Monday 15th of July 2024
After wrapping up my time in orthopaedics, I took a long weekend trip and returned to start a new placement in the Emergency Department (ED).
Diving into the Emergency Department
The ED was divided into sections based on acuity, determined by the triage nurse upon admission. The green zone catered to minor injuries, fever, convulsive disorders, and abdominal pain. The yellow zone focused on respiratory disorders and infections, many patients presenting with COPD exacerbations.
The red zone, or resusitation zone, was where I spent most of my time and encountered the most fascinating cases. While this zone provided ample learning opportunities, I was less directly involved in patient care here. My role mainly involved observing ward rounds, performing patient examinations and recording vital signs.
In contrast, the green zone offered more hands-on experience. Here, I helped with establishing IV access, taking blood samples, performing ECGs, and other initial tasks.
Learning at Triage and the Green Zone
I spent a little time in triage, where a nurse took vital signs, collected a brief history of the patients’ primary complaint, and directed them to the appropriate ED zone. For admission into the ED, patients were required to pay 200 Nepalese rupees. As the triage nurse was stationed at the main entrance, she also served as an information point.
In the green zone, I adapted to different ECG machines using suction cups instead of disposable stickers. While these were less wasteful, they posed challenges for infection control.
The Dynamics of the Yellow Zone
Although I spent less time in the yellow zone, it was the largest area of the ED and was frequently crowded with family members around the beds. Beds were often shared, and families rested beside their loved ones. Despite efforts to limit family numbers, the space became congested, making it difficult to move around and attend to patients. The lack of privacy, with no curtains between beds, meant that family and other patients were often very interested in everything happening around them.
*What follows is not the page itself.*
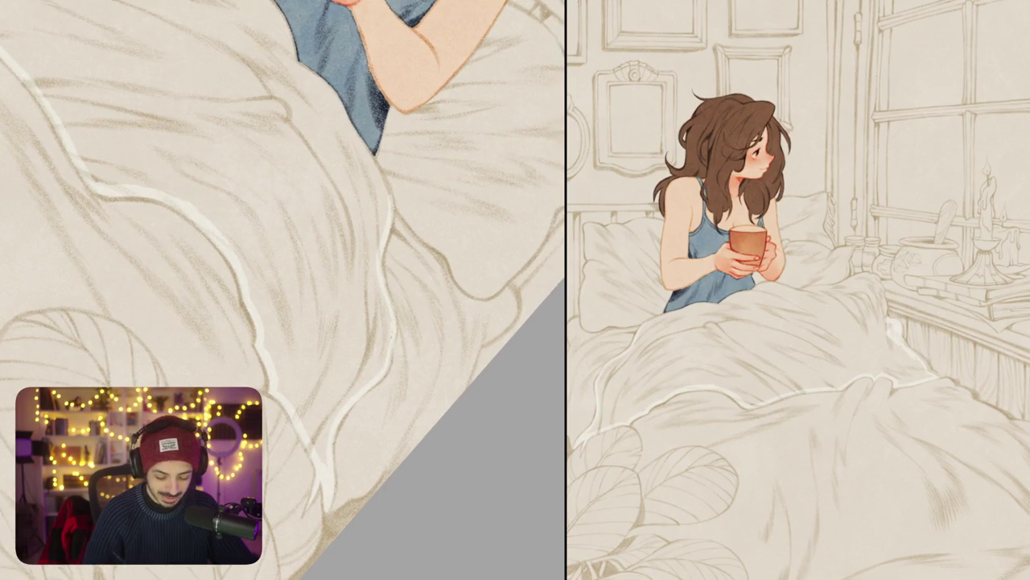
mouse_move(384, 367)
left_mouse_down()
mouse_move(425, 344)
mouse_move(362, 403)
left_mouse_up()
One day, I shadowed a peer, now a fourth-year medical student, in the yellow zone. I watched as he performed arterial blood gas (ABG) tests, analyzed chest X-rays and CT scans, and discussed cases with the on-duty doctor.
Experiencing the Red Zone
The red zone was where I encountered a range of major traumas. One memorable case involved a child who had fallen and been impaled by a wire through the right lung. Another case involved a 17-year-old with chronic kidney disease who had become ill post-haemodialysis. Due to financial constraints, he received 10,000 rupees worth of treatment as a government grant but was awaiting transfer to a government hospital for continued care.
One particularly unusual case involved a gentleman with mad honey grayanotoxin poisoning. The honey is sometimes used in traditional medicine and as a recreational drug. The toxin affects the central nervous system and can result in hypotension, bradycardia, lightheadedness and respiratory distress. This patient’s bradycardia was treated with atropine, and he remained in the red zone for monitoring and stabilisation.
One shift that stands out involved three young men who had been in a motorbike crash under the influence of alcohol. One had severe head trauma and required emergency neurosurgery, while another suffered multiple fractures and was later intubated in the ICU, awaiting several orthopaedic surgeries. The third patient, who seemed stable at first glance but required oxygen support, tragically passed away when his family decided to discontinue treatment due to financial constraints.
The open layout of the red zone allowed me to become familiar with many patients and access their notes, which was instrumental in learning more about their conditions. Dr. Ramesh’s ward rounds were always informative, and I actively participated in reviewing scans, performing patient exams, and discussing treatment plans with medical students.
Reflections on Mental Health and Critical Care
Dr. Ramesh provided valuable insights into mental health issues prevalent in Nepal, including alcohol dependence disorders, PTSD, depression, stress, and suicide. These insights were critical in understanding the broader context of emergency care in the region. While in the emergency department, I came across numerous cases of intentional poisoning with insecticides, pesticides and alcohol intoxication. Unfortunately, poor mental health is highly prevalent in rural village communities where support is limited. We learned from Dr. Ramesh about projects to improve mental health support and availability throughout Nepal, for example weekly group therapy in rural communities.
Final Thoughts
My time in the ED reinforced my passion for critical care and emergency nursing. The variety of cases and the constant problem-solving required in this field deeply resonated with me. The camaraderie among the nurses made me feel welcomed and part of the team, solidifying my love for this area of nursing.